◆ **Text for analysis**:

The LC3II/LC3I ratio was measured by Western blot to examine the autophagy activity in cardiomyocytes [10, 11]. As shown in Figure 6, LC3II/LC3I increased with Ang II stimulation, and this increase was inhibited by G1 treatment. However, the effect of G1 on LC3II/LC3I was attenuated by G15, MK2206, and an autophagy inducer, rapamycin (Figure 6).
Endogenous estrogen plays an important role in the regulation of cardiovascular homeostasis in premenopausal women [12, 13], delaying the development of hypertension, coronary artery disease, cardiac hypertrophy, and heart failure compared to age-matched men. However, large randomized controlled clinical trials (WHI and HERS estrogen replacement trials) have not shown clear evidence of the cardioprotection of estrogen replacement therapy in postmenopausal women [14-16]. Moreover, chronic estrogen therapy increases the risk of cancer in the female reproductive system . Therefore, it is critical to further investigate the mechanism of action of estrogen in the heart, especially the roles played by estrogen receptors, to generate more specific therapies with fewer side effects. The discovery of GPER1, which is expressed in various tissues, including the cardiac tissue, has opened a new door in this field of research. Previous studies have shown that the activation of GPER1 by its specific agonist, G1, protects the heart in both rat and mouse models with different stressors . G1 was developed as a selective agonist of GPER to distinguish the estrogen effects mediated by GPER from those mediated by classic nuclear estrogen receptors (ERα and ERβ). The original report showed that G1 was able to bind to GPER with high-affinity and did not bind to classic nuclear ERs and other 25 examined G-protein coupled receptors . Since its first report in 2006, G1 has been wildly used to investigate the functions of GPER in various tissues and organs . In the present study, we demonstrated that GPER1 activation by G1 protects cardiomyocytes against Ang II stimulation by regulating the Akt-mediated pathway and subsequently inhibiting autophagy.
G1 activates PI3K-Akt-mTOR signaling pathway in cardiomyocytes. (A-D) Western blot and quantitative analysis of cardiac mTOR, S6K1, Akt, 4EBP expression. (E) Expression of Akt protein in cardiomyocytes stimulated by G1 at different time. Data are expressed as the mean±SEM (n=3). **P<0.01 versus control, #P<0.05 versus Ang II, ##P<0.01 versus Ang II, △P<0.05 versus Ang II+G1, △△P<0.01 versus Ang II+G1. mTOR: mammalian target of rapamyein, S6K1: p-ribosomal protein S6 kinase, Akt: protein kinase B, 4EBP: p4E binding protein 1, G1: a GPER1 agonist, G15: GPR30 antagonist, Ang II: angiotensin II.

◆ **Required tasks**:
[a] Reproduce everything in the passage on GPER1 and cardiomyocytes from "G1 activates PI3K-Akt-mTOR" down to "II: angiotensin II.".
[b] Extend the passage on GPER1 and cardiomyocytes, picking up after its final sentence.

◆ **Data extract**:
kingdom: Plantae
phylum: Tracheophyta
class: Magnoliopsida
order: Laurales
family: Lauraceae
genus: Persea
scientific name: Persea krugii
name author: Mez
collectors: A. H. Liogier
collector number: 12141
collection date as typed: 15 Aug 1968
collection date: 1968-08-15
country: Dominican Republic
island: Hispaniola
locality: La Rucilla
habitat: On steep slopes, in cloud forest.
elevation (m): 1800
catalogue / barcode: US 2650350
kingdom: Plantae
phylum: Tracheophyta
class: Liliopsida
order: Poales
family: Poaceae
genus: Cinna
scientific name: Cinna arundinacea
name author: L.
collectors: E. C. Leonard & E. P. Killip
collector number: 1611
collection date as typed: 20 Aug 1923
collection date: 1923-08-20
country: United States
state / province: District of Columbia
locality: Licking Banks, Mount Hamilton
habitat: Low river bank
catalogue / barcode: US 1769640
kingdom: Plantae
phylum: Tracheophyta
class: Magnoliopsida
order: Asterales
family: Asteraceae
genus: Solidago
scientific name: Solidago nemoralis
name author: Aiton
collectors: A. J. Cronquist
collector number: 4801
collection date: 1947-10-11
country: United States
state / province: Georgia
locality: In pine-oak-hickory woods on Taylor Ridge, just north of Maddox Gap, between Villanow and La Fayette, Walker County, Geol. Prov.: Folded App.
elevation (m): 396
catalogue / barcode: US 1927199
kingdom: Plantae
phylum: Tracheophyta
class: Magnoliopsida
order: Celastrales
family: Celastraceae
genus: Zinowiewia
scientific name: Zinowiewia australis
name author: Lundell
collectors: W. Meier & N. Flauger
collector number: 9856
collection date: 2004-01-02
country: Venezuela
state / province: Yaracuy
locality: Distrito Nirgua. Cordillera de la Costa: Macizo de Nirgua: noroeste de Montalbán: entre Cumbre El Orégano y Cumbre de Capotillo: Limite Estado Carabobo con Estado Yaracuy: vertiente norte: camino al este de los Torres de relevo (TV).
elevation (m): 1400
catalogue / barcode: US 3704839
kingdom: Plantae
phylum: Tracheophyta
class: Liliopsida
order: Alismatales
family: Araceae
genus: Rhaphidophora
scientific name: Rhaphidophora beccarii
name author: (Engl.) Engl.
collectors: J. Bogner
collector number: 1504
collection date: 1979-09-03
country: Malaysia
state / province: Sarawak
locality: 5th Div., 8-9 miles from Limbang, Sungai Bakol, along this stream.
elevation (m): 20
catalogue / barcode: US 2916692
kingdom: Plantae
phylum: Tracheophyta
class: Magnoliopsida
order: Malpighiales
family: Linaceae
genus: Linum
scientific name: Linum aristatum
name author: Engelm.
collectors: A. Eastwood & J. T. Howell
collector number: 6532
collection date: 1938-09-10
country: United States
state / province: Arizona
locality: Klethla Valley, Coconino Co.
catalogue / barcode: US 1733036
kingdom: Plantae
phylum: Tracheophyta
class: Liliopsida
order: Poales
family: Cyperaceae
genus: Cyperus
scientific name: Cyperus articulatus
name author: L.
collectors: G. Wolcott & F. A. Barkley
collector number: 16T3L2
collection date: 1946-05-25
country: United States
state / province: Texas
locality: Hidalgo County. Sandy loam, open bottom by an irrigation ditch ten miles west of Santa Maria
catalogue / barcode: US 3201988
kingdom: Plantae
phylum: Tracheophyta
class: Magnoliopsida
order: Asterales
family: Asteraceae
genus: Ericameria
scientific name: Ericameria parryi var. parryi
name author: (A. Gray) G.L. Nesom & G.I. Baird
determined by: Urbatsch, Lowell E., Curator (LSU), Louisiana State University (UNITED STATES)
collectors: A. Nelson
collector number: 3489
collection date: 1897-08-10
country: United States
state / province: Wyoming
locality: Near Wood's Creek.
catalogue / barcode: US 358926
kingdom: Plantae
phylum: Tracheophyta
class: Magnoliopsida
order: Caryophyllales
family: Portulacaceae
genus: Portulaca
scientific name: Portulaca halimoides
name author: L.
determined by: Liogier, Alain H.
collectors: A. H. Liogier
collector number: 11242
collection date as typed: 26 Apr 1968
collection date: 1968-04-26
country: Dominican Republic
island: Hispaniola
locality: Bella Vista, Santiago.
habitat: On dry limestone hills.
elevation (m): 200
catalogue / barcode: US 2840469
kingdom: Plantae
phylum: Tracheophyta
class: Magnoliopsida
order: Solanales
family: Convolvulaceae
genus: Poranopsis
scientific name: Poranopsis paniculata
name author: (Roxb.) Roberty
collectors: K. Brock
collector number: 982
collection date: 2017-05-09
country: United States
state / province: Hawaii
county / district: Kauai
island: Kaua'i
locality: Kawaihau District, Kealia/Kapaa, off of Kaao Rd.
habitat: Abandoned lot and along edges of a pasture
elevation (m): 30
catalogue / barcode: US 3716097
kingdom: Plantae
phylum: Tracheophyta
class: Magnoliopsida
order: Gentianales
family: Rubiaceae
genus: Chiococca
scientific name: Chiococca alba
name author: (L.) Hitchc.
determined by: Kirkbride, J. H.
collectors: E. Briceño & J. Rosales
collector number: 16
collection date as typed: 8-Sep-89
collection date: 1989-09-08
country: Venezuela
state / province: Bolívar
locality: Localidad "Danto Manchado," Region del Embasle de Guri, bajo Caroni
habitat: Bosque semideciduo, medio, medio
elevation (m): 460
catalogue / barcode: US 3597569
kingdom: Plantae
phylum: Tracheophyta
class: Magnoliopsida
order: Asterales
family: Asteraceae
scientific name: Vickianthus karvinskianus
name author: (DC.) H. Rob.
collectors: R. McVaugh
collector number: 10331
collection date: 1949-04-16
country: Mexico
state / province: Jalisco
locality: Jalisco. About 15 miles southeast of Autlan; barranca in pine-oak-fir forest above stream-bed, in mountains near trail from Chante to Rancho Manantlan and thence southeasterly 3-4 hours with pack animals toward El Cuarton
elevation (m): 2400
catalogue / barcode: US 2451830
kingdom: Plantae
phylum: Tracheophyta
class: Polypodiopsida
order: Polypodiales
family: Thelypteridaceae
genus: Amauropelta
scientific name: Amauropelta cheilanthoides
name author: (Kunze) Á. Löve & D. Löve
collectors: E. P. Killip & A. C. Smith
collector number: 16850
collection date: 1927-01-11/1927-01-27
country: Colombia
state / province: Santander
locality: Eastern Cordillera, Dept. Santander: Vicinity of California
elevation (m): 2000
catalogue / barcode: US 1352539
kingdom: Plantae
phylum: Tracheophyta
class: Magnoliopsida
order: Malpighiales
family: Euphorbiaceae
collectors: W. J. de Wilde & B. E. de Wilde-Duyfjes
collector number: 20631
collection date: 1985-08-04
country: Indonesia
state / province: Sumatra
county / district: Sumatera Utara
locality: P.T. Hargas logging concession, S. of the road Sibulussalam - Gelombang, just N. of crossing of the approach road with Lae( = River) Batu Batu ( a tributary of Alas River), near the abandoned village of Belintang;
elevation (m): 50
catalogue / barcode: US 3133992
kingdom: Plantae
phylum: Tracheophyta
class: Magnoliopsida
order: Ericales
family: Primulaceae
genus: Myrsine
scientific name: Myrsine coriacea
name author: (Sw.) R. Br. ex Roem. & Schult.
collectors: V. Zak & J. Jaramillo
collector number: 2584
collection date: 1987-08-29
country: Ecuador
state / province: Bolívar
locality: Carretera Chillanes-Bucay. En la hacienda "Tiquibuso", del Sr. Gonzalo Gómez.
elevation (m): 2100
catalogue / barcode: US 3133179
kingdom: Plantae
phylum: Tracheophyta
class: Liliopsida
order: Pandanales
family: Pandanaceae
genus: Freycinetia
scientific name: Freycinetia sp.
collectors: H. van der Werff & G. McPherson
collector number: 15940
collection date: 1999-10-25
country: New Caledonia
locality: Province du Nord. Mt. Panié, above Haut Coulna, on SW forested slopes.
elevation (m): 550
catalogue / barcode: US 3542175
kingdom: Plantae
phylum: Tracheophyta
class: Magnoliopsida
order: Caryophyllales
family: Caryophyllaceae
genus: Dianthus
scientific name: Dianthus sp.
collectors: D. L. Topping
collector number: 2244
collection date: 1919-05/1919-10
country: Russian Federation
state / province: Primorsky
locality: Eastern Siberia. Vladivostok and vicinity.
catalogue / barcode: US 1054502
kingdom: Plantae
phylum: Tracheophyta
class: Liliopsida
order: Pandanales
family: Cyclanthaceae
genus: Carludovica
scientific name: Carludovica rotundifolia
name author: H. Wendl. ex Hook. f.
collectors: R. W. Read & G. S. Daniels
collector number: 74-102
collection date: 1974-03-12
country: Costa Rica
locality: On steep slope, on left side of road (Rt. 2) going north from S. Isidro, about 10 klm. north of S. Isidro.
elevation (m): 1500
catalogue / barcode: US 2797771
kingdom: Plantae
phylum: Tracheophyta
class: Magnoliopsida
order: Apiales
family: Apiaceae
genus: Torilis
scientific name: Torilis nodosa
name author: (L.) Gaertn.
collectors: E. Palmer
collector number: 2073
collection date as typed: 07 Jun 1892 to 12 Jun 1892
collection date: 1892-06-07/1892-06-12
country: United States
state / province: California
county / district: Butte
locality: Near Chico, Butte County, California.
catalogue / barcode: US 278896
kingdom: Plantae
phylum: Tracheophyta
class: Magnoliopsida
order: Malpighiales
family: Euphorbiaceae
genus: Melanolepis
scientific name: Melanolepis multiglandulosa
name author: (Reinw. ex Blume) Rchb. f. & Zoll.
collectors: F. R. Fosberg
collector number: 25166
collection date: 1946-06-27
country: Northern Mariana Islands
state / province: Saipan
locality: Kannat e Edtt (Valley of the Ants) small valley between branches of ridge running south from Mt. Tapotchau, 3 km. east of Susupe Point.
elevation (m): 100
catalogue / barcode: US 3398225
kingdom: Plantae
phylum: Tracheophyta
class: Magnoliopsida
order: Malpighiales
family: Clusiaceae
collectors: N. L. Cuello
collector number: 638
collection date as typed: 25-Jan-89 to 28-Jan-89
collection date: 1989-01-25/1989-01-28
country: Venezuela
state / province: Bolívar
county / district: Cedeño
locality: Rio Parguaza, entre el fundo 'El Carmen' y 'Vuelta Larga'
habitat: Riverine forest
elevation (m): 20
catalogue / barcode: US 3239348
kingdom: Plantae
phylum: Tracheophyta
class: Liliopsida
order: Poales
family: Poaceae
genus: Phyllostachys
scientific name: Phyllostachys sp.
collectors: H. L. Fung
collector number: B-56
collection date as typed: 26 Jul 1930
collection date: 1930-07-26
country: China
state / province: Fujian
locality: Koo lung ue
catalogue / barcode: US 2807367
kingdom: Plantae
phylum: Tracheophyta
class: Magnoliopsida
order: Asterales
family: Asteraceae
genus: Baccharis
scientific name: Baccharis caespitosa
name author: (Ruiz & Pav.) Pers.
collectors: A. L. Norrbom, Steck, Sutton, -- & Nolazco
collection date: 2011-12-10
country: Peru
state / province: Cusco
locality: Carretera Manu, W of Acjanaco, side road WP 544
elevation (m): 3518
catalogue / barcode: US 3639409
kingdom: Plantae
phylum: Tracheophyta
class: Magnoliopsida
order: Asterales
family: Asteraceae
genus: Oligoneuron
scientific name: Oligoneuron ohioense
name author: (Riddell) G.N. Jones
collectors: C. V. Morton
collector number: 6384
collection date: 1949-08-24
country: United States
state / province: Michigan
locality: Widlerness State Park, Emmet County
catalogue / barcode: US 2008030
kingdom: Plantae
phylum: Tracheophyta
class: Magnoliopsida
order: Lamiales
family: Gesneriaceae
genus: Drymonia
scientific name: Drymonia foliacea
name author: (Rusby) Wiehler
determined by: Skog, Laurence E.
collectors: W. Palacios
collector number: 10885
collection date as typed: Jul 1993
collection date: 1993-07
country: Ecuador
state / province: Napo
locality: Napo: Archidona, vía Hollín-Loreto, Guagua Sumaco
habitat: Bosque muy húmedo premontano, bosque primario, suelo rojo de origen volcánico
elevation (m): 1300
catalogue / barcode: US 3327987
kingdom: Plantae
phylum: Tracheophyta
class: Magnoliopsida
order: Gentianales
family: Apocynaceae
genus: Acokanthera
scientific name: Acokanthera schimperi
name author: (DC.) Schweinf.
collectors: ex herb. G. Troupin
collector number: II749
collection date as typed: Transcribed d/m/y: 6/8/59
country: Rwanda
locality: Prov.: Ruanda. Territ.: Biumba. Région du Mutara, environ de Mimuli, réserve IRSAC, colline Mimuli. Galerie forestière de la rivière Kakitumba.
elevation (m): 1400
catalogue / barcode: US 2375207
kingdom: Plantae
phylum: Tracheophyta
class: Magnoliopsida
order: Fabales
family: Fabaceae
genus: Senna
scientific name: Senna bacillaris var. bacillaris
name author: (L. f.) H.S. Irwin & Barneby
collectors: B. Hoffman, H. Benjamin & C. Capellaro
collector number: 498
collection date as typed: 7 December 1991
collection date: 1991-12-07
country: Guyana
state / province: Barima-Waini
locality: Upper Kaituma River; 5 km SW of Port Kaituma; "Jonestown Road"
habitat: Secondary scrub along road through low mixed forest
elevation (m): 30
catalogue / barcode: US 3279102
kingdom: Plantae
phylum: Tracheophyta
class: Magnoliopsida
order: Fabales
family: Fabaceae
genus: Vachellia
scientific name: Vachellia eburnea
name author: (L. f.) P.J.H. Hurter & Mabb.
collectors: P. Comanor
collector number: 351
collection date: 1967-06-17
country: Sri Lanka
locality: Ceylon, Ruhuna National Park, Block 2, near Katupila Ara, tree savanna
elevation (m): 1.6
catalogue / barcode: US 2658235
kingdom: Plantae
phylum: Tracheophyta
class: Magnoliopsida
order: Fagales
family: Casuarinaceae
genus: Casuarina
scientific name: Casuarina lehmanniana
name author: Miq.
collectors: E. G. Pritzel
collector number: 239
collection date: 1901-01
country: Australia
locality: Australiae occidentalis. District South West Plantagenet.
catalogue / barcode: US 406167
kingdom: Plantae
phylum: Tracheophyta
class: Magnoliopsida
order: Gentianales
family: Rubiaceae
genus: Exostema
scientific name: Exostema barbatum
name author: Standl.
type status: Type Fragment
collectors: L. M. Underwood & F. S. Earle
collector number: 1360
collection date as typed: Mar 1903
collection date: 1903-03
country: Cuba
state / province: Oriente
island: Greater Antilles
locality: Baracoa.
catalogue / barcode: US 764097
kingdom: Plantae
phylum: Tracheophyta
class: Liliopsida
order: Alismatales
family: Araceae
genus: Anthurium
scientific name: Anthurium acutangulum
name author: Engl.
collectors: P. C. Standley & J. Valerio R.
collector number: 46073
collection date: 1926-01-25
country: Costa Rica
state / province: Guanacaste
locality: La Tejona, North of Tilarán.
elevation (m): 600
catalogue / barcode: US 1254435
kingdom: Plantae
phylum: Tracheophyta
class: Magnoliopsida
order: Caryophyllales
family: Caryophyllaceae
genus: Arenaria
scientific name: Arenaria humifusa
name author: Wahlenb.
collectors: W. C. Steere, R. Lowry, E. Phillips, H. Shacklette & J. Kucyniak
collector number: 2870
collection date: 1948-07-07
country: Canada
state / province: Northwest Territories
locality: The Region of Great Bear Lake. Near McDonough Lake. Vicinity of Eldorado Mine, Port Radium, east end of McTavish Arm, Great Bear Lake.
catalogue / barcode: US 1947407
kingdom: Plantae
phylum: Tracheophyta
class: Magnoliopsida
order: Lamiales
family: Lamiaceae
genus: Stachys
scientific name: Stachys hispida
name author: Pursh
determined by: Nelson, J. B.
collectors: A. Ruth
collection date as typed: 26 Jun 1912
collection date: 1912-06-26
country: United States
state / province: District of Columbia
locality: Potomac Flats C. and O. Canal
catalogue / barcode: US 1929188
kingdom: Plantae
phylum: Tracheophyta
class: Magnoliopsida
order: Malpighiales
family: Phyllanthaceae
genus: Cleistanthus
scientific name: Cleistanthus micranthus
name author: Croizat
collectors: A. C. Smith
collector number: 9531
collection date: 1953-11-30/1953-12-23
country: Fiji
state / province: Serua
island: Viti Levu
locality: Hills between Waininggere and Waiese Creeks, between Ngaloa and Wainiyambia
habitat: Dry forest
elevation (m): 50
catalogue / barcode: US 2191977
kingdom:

◆ **Responses per task**:
[a]
G1 activates PI3K-Akt-mTOR signaling pathway in cardiomyocytes. (A-D) Western blot and quantitative analysis of cardiac mTOR, S6K1, Akt, 4EBP expression. (E) Expression of Akt protein in cardiomyocytes stimulated by G1 at different time. Data are expressed as the mean±SEM (n=3). **P<0.01 versus control, #P<0.05 versus Ang II, ##P<0.01 versus Ang II, △P<0.05 versus Ang II+G1, △△P<0.01 versus Ang II+G1. mTOR: mammalian target of rapamyein, S6K1: p-ribosomal protein S6 kinase, Akt: protein kinase B, 4EBP: p4E binding protein 1, G1: a GPER1 agonist, G15: GPR30 antagonist, Ang II: angiotensin II.

[b]
By immunofluorescence staining, Western blot, and PCR, we demonstrated that GPER1 is expressed in neonatal rat cardiomyocytes. Moreover, Ang II increased GPER1 expression. While the mechanisms of increased GPER1 expression by Ang II are not clear, this result is consistent with the findings of De Francesco and colleagues showing that GPER1 expression is higher in the heart of spontaneously hypertensive rats (SHRs) versus control Wistar Kyoto (WKY) rats . It has been demonstrated that GPER1 is located in the cell membrane and functions as an estrogen receptor [21, 22]. However, its subcellular locations, including the plasma membrane [23, 24], endoplasmic reticulum [25-27], and nuclei, remain controversial. Revankar's study showed that GPER1 on the endoplasmic reticulum may be involved in rapid intracellular non-genomic calcium mobilization by estrogen .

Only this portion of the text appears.